Recent news coverage mentions a badly-needed breakthrough at MIT in battery technology. Using a slight variation of existing lithium materials, much faster charge and discharge rates are possible. The money quote is that

[Professor Gerbrand Ceder and graduate student Byoungwoo Kang] went on to make a small battery that could be fully charged or discharged in 10 to 20 seconds.

News outlets seem to have latched on to this part of the announcement and hinted that all kinds of battery-powered devices will soon be chargeable in ten seconds. I don’t think it will be likely to see, say a cell phone (much less a vehicle, as some stories hint) that can fully charge in 10 seconds. Here’s why: A typical cell phone battery might be rated at 800 mAh. It’s not perfectly linear, but you can think of it as being able to deliver 800 milliamps for an hour, or 10 milliamps for 80 hours, and so on. You could approximate the energy storage of the battery by multiplying volts x amps x hours, giving a figure in watt-hours (in this case 3.6 x 0.8 x 1 = 2.88 watt-hr). To charge it in 10 seconds, all that energy would need to be delivered within the 10 seconds, which is a sixth of a minute, or a 360th of an hour. So the charging current would need to be 0.8 x 360 = 288 amps, not counting any efficiency losses in the form of heat.

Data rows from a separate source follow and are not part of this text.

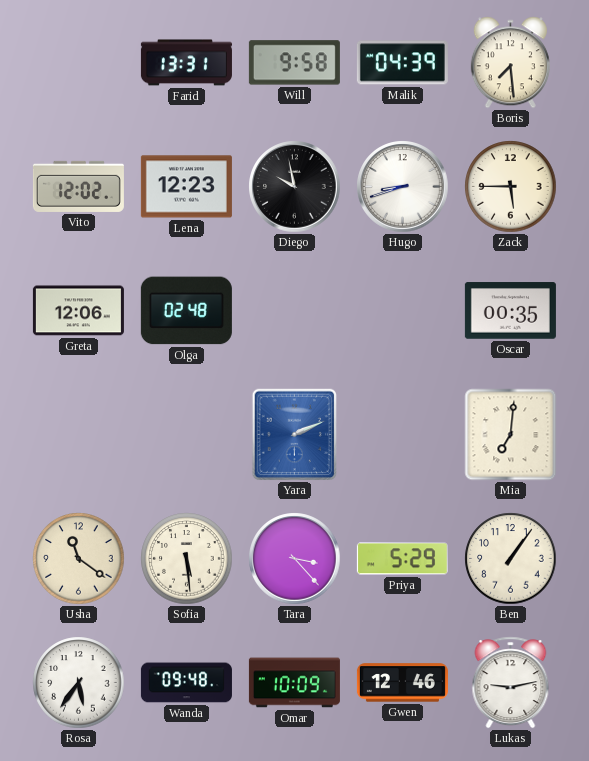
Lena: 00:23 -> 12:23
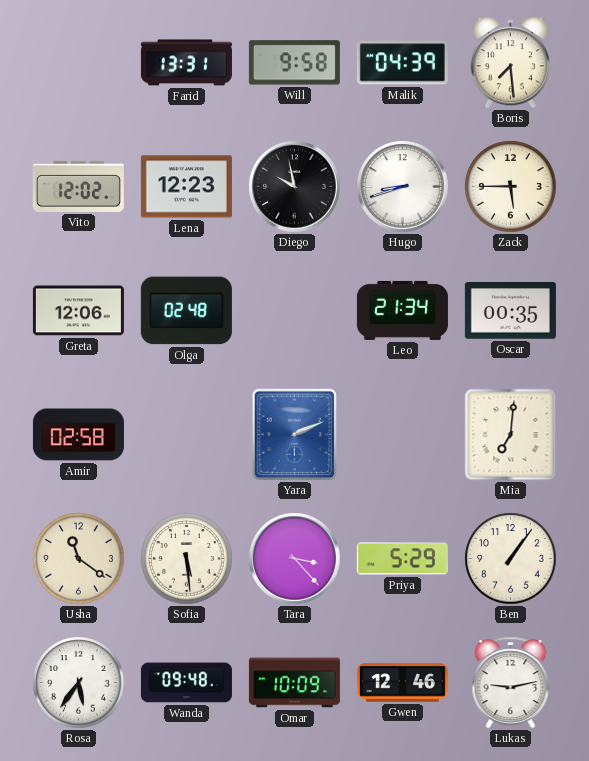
Leo: none -> 21:34
Amir: none -> 02:58
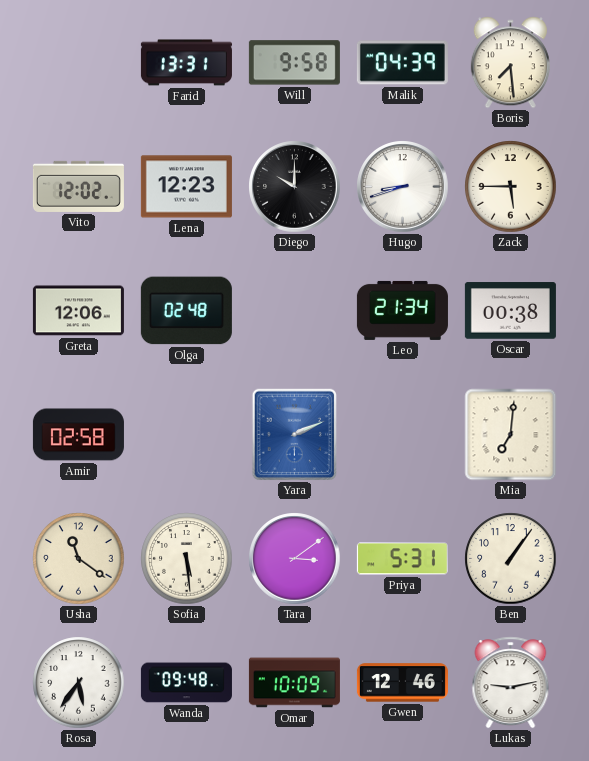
Diego: 9:58 -> 10:00
Oscar: 00:35 -> 00:38
Tara: 3:23 -> 3:09
Priya: 5:29 -> 5:31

What’s the big deal about pumping out 288 amps? Ohm’s law gives some idea. To push 288 amps through a complete circuit of one ohm (this includes the internal resistance of the battery), you would need to apply 288 volts, with a resulting power consumption of 288 squared, or just under 83,000 watts. That kind of current is more suitable for an industrial arc welder than a household battery charger. Even if the resistance can be made smaller, the benefit is only linear. To compare, my laptop, which dissipates 65 watts over several square inches, gets uncomfortably hot. Or see how long you can hold your hand on a lit 100 watt incandescent bulb. I can’t imagine packing that much energy into a “small” battery. It’s also hard to imagine a safe charging circuit that uses voltages that much above the nominal voltage of the battery.

So professor Ceder’s breakthrough looks great, and probably will be in iPods in a few years, but take the media coverage with a large grain of salt.